Simple detection and differentiation of Aeromonas caviae infection and contamination with specific monoclonal antibodies by dot blotting.

Abstract

Aeromonas spp. are well-known pathogenic bacteria that cause severe infectious diseases in humans and animals through ingestion or contact with contaminated food and water; thus, detecting contamination in suspected samples is essential. This study developed a new detection tool by creating three strong monoclonal antibody (mAb) clones-AC-19, AC-4, and AC-16-by injecting mice with Aeromonas caviae antigens. The dot blot test using antigens from different gram-negative bacteria showed that AC-19 could detect all 88 samples of five Aeromonas species (A. caviae, Aeromonas hydrophila, Aeromonas sobria, Aeromonas veronii, and Aeromonas jandaei), but it also reacted with Plesiomonas shigelloides. Importantly, AC-4 and AC-16 each demonstrated 100% specificity to A. caviae and exhibited 100% sensitivity (31/31 isolates) and 64.52% sensitivity (20/31 isolates), respectively. These results suggest that AC-4 is the most promising mAb for A. caviae detection. Testing the limit of detection by dot blotting against A. caviae antigen exhibited the following. AC-19 at 3 × 10⁷ CFU/ml, AC-4 at 1 × 10⁷ CFU/ml, and AC-16 at 5 × 10⁶ CFU/ml. Furthermore, their application was demonstrated by spiking tests for A. caviae contamination in contact lens samples, which proved their advantages in practical utilization. Thus, with high sensitivity and specificity, these mAbs constitute convenient immunological tools that could be used for simple, rapid, and simultaneous direct detection and differentiation of A. caviae and Aeromonas spp. in complex subjects, such as food and clinical samples, as well as infected animals, without the need for sophisticated bacterial separation, isolation, and biochemical characterization procedures.

WORK REQUIRED ->
Please explain in one to three sentences why the abstract calls AC-4 the most promising antibody for detecting A. caviae.

ENTRIES PROVIDED ->

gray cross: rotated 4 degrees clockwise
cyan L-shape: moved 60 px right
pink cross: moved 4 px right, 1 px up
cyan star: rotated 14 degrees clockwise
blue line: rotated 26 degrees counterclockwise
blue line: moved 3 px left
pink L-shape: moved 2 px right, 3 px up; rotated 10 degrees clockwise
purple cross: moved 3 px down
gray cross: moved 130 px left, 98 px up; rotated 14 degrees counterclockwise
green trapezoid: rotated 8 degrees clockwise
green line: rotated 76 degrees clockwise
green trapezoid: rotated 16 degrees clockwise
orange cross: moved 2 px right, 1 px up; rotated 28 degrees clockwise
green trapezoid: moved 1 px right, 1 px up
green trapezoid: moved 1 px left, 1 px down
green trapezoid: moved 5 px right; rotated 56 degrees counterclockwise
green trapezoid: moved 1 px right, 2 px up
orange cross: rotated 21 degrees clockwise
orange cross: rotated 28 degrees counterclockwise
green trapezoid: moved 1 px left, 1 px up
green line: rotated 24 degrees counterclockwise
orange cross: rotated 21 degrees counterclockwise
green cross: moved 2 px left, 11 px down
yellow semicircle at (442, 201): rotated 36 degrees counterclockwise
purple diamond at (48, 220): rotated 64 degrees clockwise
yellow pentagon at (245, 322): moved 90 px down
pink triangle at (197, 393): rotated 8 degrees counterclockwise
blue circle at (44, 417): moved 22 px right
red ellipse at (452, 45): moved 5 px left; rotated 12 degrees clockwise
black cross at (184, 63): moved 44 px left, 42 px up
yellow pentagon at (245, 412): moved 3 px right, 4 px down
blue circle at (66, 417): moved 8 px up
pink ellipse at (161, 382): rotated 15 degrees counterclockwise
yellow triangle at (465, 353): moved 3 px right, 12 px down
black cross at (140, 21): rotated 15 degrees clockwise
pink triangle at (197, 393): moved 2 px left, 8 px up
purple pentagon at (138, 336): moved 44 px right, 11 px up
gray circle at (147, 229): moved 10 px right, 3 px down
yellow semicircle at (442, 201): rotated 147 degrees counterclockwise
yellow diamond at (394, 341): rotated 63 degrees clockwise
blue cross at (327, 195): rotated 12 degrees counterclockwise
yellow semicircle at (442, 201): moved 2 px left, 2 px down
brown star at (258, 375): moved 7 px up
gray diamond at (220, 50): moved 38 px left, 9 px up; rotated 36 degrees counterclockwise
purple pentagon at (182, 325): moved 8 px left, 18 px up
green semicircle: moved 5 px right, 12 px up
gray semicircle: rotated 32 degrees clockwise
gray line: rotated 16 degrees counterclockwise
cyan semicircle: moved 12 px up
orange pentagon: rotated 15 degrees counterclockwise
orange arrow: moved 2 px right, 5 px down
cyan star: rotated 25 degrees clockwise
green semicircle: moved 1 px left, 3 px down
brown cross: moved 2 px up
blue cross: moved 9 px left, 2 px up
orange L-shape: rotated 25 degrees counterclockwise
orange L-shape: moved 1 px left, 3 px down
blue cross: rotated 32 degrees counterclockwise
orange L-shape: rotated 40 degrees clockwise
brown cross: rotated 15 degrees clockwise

ANSWER TO THE EXERCISE ->
AC-4 was 100% specific to A. caviae and detected all 31 isolates, for 100% sensitivity. AC-16 was also fully specific but detected only 20 of the 31 isolates (64.52%). AC-19 reacted with all five Aeromonas species and also with Plesiomonas shigelloides.